The first thing you’ll notice is how much stuff there is to see out there! A vast sea of visible information — none of which you can access, or at least not very well, when you try to focus on it.
As my sniper friend explained about focal and peripheral vision, it occurred to me that of all the greatest things that have ever happened in my life — in love, in friendship, in career advancement — every single one of them came from somewhere I wasn’t looking.
Not one of these life-changing events came about as a result of my aiming at it. Not one.
For example: In the early 2000s I had my sights firmly fixed on the target of a career in Hollywood. I’d spent nearly a decade pouring myself into the study of screenwriting, pored through dozens of screenplay masterpieces, read roughly one billion books on the craft, gone through the big-name seminars, taken classes from some of the best teachers in the business, even traveled to Hollywood to hobnob and make connections.
I had goals, baby, big goals. And I was aiming. Man, was I aiming.
Until a friend interrupted by asking if I would take some time out to collaborate with him on a book idea.
This was a major distraction. (How rude!) Writing books was not part of my plan. I certainly did not have time for this.
I did it anyway. That book was The Go-Giver, which has to date sold more than half a million copies, put me on the career path I’m on today, and turned out to be one of the best things that ever happened to me. And I wasn’t looking for it.
At least, not with my focal vision.
And that’s the tricky thing about goal-setting: focusing too much on clearly identified, quantified goals presupposes that we know best where we ought to end up. But do we? Seems to me, the universe often knows us better than we know ourselves. Sometimes we are nudged in a direction we hadn’t planned on, and the only way we’re going to have a chance of getting the hint is if we’re practiced at using our peripheral vision.
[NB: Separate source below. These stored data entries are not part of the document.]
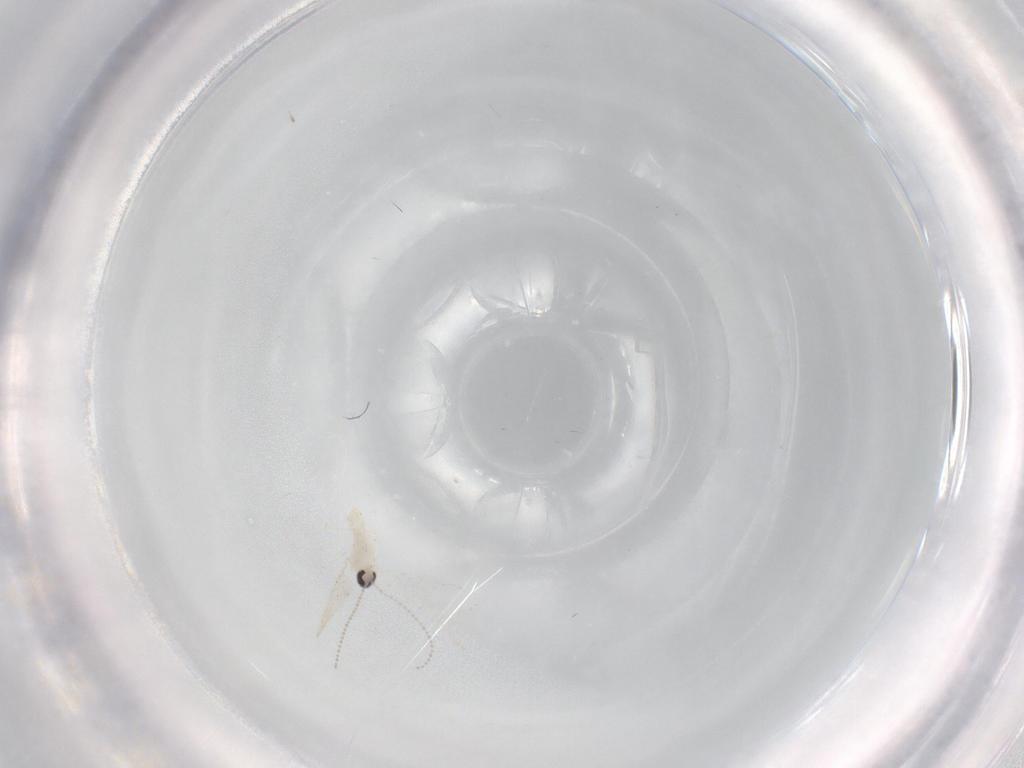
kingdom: Animalia
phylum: Arthropoda
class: Insecta
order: Diptera
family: Cecidomyiidae
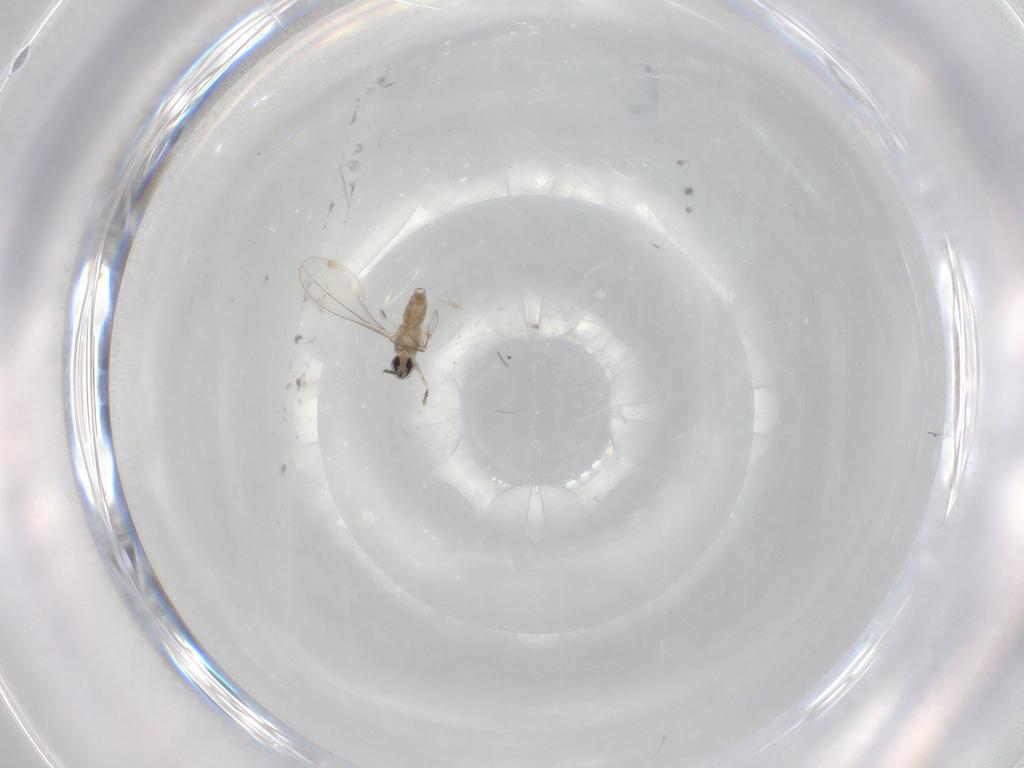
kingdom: Animalia
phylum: Arthropoda
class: Insecta
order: Diptera
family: Cecidomyiidae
It’s not that I think setting goals is a bad idea. It’s a fine thing. (And yes, snipers do need to be able to hit their targets, even if they’re a mile away.)
It’s just that sometimes, while you’re busy taking aim, there may be a much better idea floating at the very edge of your field of vision, something you hadn’t thought of and never would have thought of. And if you’re focused on the target to the exclusion of all else, you’ll miss it.
You can call it “intuition,” or “staying open to the possibilities,” or “being receptive.” Or, “listening for the still, small voice of God.” Whatever you call it, it’s something like the opposite of driving hard for a goal you’ve clearly identified. Of being in charge, knowing exactly where you’re going and what you’re aiming at.
Eagles have incredible eyesight. They can pick out a mouse a mile away. But the traditional symbol of wisdom is the owl: he can see in the dark — and 360 degrees around. A sniper is more like an owl than an eagle.
I am a huge fan of following your passions — of having and chasing big ambitions and even bigger aspirations. And yes, I suppose that is partly composed of deciding and articulating exactly where you’re going and what is it is you want to do. Maybe even more, it has to do with who you want to be.
But while you’re busy staying focused on all that, remember this: to pay attention to what’s happening at the very edges, where you least expect it.